When a group of people are suffering under such tension, they are all dying to laugh out of a kind of social awkwardness. It’s almost as though we’re a little nervous about what everyone else might do under such pressure. In fact, people are so desperate to laugh that the bar is set pretty low for a laugh. An excited crowd paradoxically has a pretty low bar. It seems that no matter what, we’re always willing or wanting to laugh.
When alone, however, there’s none of that worry, rarely such excitement and we’re generally just driving ourselves nuts over something that probably won’t matter too much in the long run. Alone, we’re prone to building temporary echo chambers that can turn into torture chambers.
Then a friend or loved one enters the picture and gets a sense of what’s going on.
Lighten up, will ya?
Most often, such a prescription merely functions as a fuel to dig ourselves into a deeper pit. We’re often likely to take it as an insult as opposed to sound advice.
Someone could easily and with great justification pull the same card on this platform. Hundreds of episodes of wanna-sound-smart-babble.
If it was all really so smart, why so much?
What? . . . not smart enough to come up with something concise?
Perhaps Tinkered Thinking is simply the scenic route to some culminating conclusion that someone smarter has already phrased in language that’s more elegant.
Or perhaps it’s just a babbling scenic route to nowhere.
Perhaps we assume humor is good because it literally makes us feel good.
Certainly that’s the most obvious benefit. But there’s another.
Taking something too seriously is akin to pouring concrete into our perspective. Our thinking is rigid, almost forced, with no room to breathe.
Making fun of the situation, even ourselves is an exercise in a different kind of thinking.
Lightening up is how we get a different perspective. It’s how we drift up into the sky to get a bird’s eye view on things, to see the larger situation, and a fuller context.
If we can see how ridiculous it is to write and podcast for a faceless void on the internet, or with any work we might undertake, we can then play with it.
And here’s the crucial, overlooked point: play is the most efficient way to learn.
This might not seem self-evident to a serious adult with responsibilities, but let’s ask the question:
what sort of person has the MOST to learn in life?
And they play in large measure to learn, and this process of learning is fast and enjoyable.
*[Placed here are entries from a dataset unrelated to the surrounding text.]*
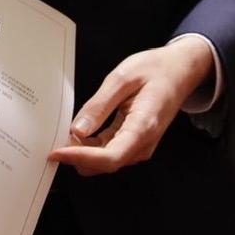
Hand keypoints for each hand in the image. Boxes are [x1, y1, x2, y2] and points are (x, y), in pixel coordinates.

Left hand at [47, 37, 213, 176]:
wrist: (180, 70)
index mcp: (143, 127)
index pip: (108, 157)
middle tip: (54, 137)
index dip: (79, 157)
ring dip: (83, 152)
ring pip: (105, 161)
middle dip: (77, 156)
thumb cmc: (155, 69)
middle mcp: (143, 144)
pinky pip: (109, 152)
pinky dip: (91, 147)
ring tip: (64, 132)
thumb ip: (99, 105)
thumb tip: (78, 130)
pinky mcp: (134, 142)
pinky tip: (80, 132)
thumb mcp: (123, 78)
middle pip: (104, 164)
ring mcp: (140, 146)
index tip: (56, 152)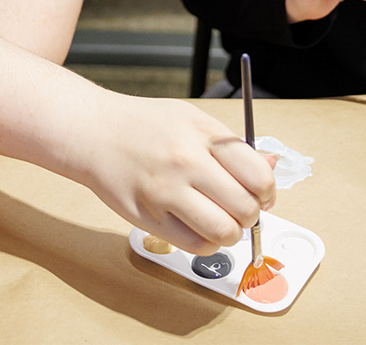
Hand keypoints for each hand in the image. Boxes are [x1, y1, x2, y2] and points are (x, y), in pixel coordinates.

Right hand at [80, 94, 276, 255]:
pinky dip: (208, 244)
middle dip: (251, 215)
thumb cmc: (145, 125)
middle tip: (241, 209)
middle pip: (245, 207)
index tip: (261, 194)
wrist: (94, 132)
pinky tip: (200, 228)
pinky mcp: (148, 218)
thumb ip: (232, 146)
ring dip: (231, 233)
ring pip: (223, 232)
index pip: (258, 175)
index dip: (267, 192)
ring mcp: (165, 192)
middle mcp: (186, 162)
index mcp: (203, 134)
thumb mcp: (193, 119)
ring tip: (222, 221)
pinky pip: (195, 246)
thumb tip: (271, 166)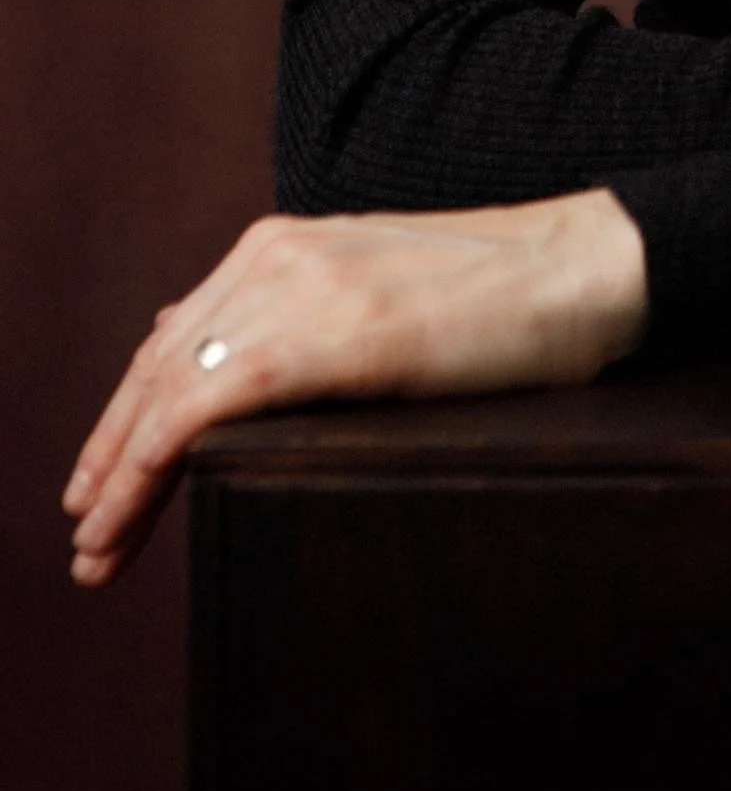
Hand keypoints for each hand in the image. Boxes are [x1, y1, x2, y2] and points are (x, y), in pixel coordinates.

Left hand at [62, 188, 645, 586]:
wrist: (584, 267)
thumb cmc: (504, 298)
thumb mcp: (379, 292)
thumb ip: (298, 314)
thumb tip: (202, 347)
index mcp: (286, 243)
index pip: (176, 338)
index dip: (125, 415)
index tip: (99, 482)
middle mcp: (277, 255)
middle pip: (159, 366)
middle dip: (111, 454)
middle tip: (86, 535)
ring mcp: (302, 287)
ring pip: (167, 389)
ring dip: (118, 475)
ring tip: (96, 546)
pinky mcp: (331, 332)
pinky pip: (207, 401)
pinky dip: (152, 460)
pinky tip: (131, 509)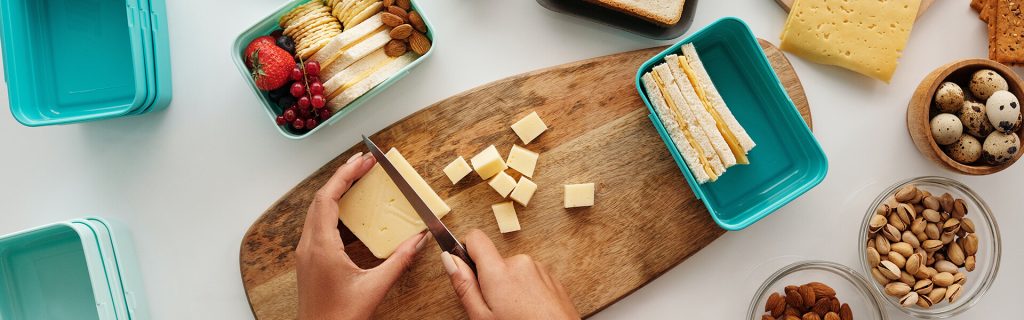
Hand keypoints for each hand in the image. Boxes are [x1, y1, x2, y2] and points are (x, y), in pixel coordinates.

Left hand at [296, 152, 429, 319]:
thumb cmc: (338, 317)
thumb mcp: (375, 288)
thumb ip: (399, 261)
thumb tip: (419, 240)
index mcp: (321, 247)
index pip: (329, 197)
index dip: (346, 175)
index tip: (364, 160)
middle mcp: (308, 245)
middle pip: (321, 198)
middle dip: (343, 177)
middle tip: (365, 163)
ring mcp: (306, 252)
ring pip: (317, 210)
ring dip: (337, 191)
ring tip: (358, 180)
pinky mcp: (309, 260)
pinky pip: (318, 224)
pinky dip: (334, 209)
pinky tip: (351, 211)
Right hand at [442, 229, 579, 319]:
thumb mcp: (483, 317)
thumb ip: (464, 286)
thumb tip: (449, 259)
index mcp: (499, 271)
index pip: (475, 238)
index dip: (465, 251)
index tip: (465, 268)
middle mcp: (521, 263)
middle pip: (494, 260)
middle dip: (490, 280)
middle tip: (495, 309)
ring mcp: (539, 269)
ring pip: (512, 271)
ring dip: (510, 288)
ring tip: (515, 313)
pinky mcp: (552, 278)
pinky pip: (530, 278)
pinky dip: (526, 292)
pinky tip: (529, 311)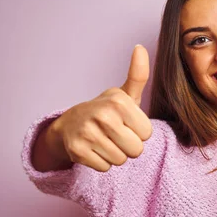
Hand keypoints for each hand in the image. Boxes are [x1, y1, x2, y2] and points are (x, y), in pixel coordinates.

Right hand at [50, 45, 152, 171]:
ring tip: (104, 141)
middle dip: (128, 146)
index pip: (147, 134)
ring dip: (115, 155)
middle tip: (115, 134)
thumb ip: (138, 75)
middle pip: (136, 150)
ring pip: (120, 160)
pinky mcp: (77, 151)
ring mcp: (88, 133)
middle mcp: (103, 115)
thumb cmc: (106, 111)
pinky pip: (104, 168)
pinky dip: (101, 163)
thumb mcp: (124, 94)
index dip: (138, 132)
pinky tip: (94, 149)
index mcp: (119, 102)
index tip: (125, 123)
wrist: (70, 124)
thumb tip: (140, 47)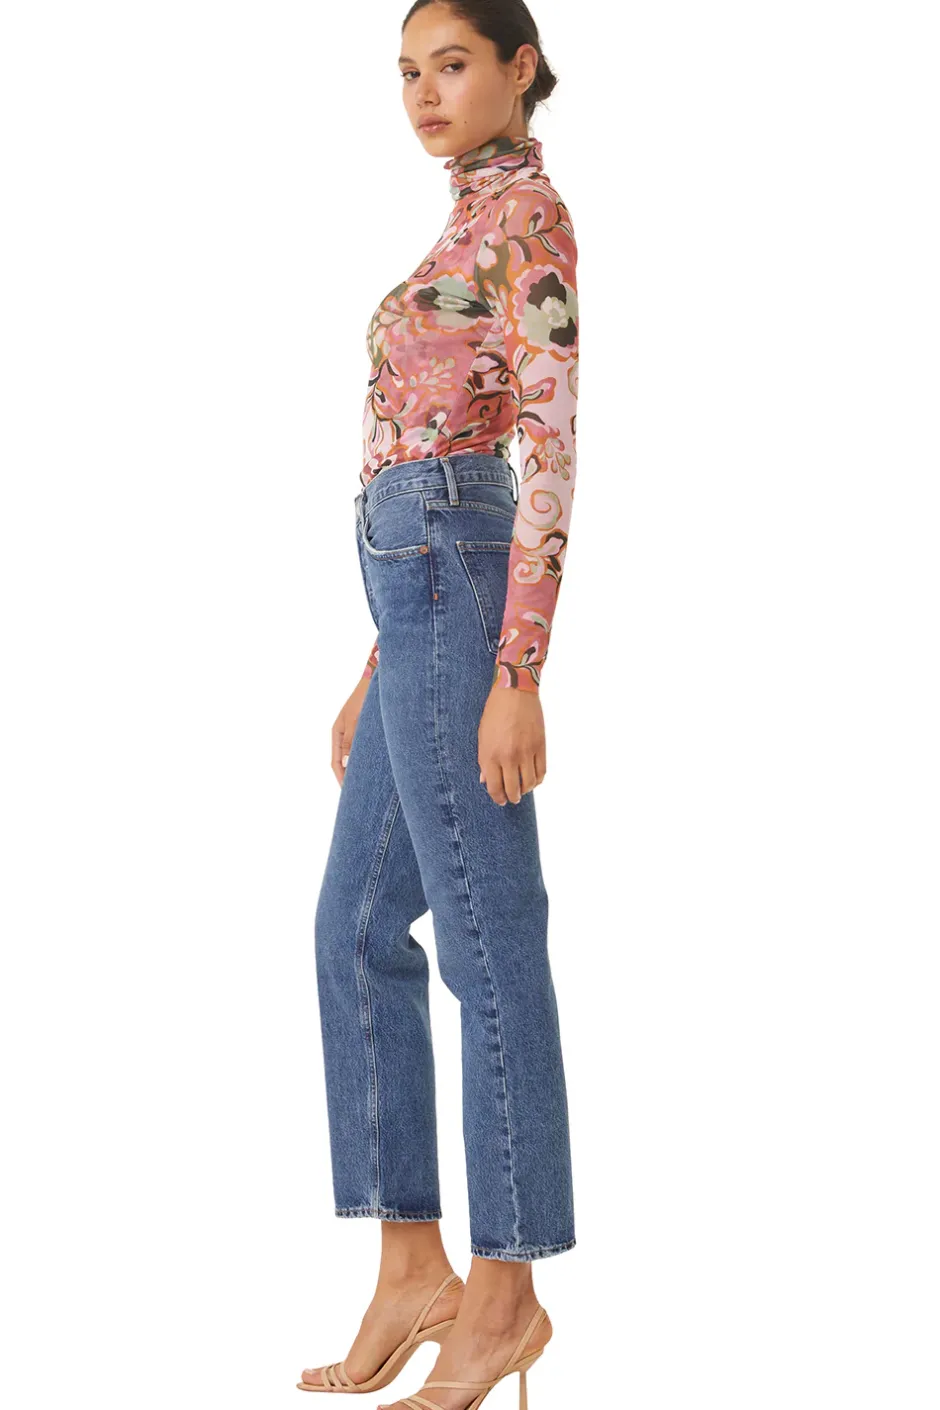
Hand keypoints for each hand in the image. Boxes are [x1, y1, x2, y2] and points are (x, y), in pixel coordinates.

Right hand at [331, 676, 369, 785]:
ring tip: (367, 783)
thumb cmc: (363, 698)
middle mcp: (344, 735)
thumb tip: (347, 763)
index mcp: (337, 733)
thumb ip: (351, 741)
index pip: (336, 762)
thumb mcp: (356, 720)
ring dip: (358, 769)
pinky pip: (363, 750)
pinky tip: (375, 767)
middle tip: (358, 792)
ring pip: (354, 757)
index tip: (347, 790)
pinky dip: (366, 760)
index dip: (341, 777)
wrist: (375, 681)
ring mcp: (354, 733)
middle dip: (349, 777)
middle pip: (344, 762)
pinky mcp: (364, 730)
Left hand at [478, 685, 546, 804]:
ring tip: (523, 789)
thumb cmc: (495, 712)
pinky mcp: (540, 746)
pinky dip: (538, 780)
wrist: (514, 692)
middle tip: (512, 798)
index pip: (494, 787)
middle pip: (513, 789)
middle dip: (512, 798)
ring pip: (529, 784)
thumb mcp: (482, 736)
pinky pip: (542, 772)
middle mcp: (508, 757)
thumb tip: (486, 780)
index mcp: (490, 755)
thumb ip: (484, 761)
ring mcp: (526, 752)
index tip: (500, 800)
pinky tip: (533, 779)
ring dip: (526, 790)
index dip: (498, 798)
Fairly ironic – funny really - that we systematically grind this superpower out of people with the school system.
So take a cue from children and lighten up. We’re all in a pretty ridiculous situation here on this tiny crumb spinning through the universe. Have fun. Not because it feels good, but because you’ll move faster, learn more efficiently.
The only requirement is that you can’t take any of it seriously.